Saturday, September 29, 2007

The 'R' Word

I made some adjustments to my investment portfolio this month. I did three things:

1.) On 9/17 I bought a new mutual fund, JORNX.
2.) On 9/20 I reset my 401(k) existing and future elections.
3.) On 9/24 I converted my YHOO to XLE.

The effect of lowered interest rates, by 0.5%, had a huge positive impact on my current investments. It also affected my short-term confidence - which led up to those three adjustments I made.

I know the Fed is going to lower rates again before the end of the year. Not sure by how much, but at least 0.25% and I don't think 0.5% is completely out of the question - our economy is falling into a relatively small recession, and these guys are desperate. I have wanted a new mutual fund for a while, and since I have DPCCX and PRLAX, I needed one that focuses on something I believe in, and that isn't international. JORNX sounded perfect.

Another action I took to get as much out of the possibility of a short term run-up: I also swapped out all my conservative 401(k) investments for the riskiest ones I could find.

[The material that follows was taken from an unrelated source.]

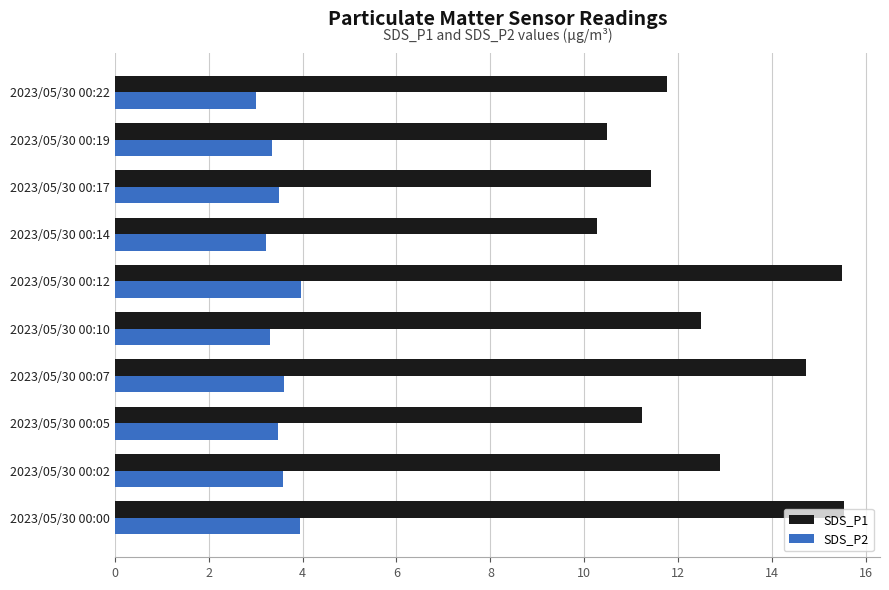

At which label does SDS_P1 reach its minimum?

2023/05/30 00:14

But after buying JORNX, I have so much in tech stocks... I needed an existing candidate to convert into something else. I needed to sell something so I can go ahead and pay my 20% on its gains, while I'm not desperate to take my profits. The end of the year is approaching, and I've only sold off part of one company, INTC, I can write off losses for.

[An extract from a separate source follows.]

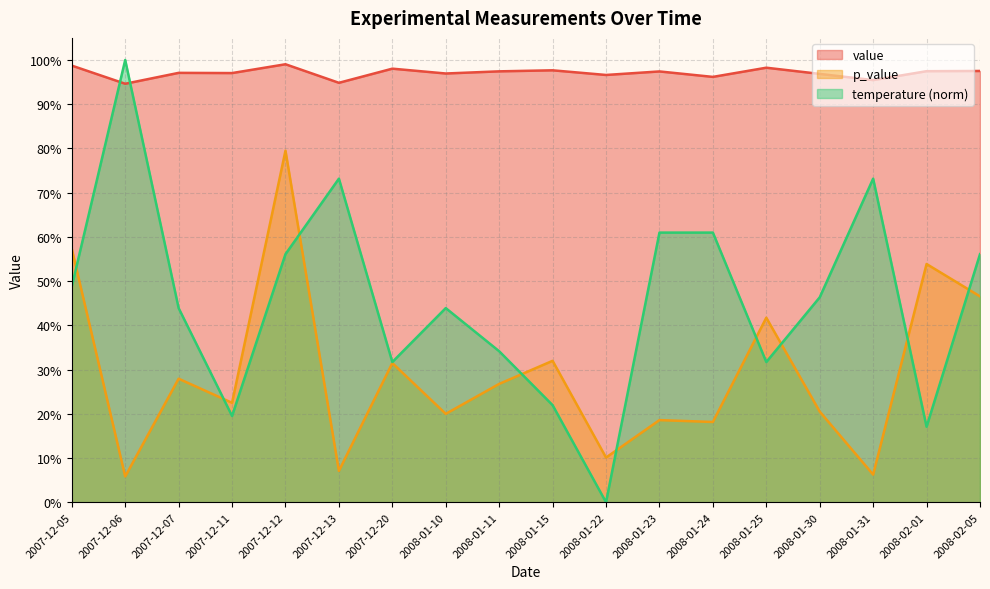

What is the total value across all series at 2008-01-22?

1.1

I selected YHOO as my candidate. It has been pretty flat since 2003. I originally bought YHOO in 1998, and much more in 2003. I decided lately, it was having too many swings, up and down - and I don't really like the roller-coaster activity. I've been thinking about buying energy - since I have none, and it's been doing quite well for such a long time. I'm particularly interested in alternative energy. So when I started researching alternative energy funds, I learned about these things called exchange-traded funds, or ETFs. I also understand that it may still be a little early to invest in alternative energy. ETFs are similar to mutual funds, but trade like regular common stocks. They're relatively new, and there aren't very many.

When it comes to money and finances, you have to think with your head, and XLE sounded like a solid, safe, short-term investment. It's a relief to not have to worry about what's going to happen with YHOO anymore.

Here's my plan: At the end of this year, I'm selling the rest of my common stock and two of the mutual funds I've held for many years. I'm resetting my 401(k) so that everything is reasonably conservatively invested.

I'm going to pay a lot of attention to Christmas sales. Based on this, I'll decide at what point during the 1st half of 2008 I'll sell my remaining mutual funds and XLE.

I'm waiting for a downturn. I'm prepared to wait awhile, and things may actually go up for some time, but I can't count on that, because that may not be the case. But it will be obvious when the huge sell-offs start happening. And I'm so sure they will, and the extent will probably depend somewhat on how much the interest rate gets lowered, this next time around.

Then when it's all gone down sufficiently enough, I plan to step back in, and one of the first mutual funds I plan to buy is New Alternatives Fund, NALFX. I really, really like what I've read about it, and I don't care about the load, so much.

Anyway - that's my plan for now. I'll update on any changes of heart I experience over the next few months.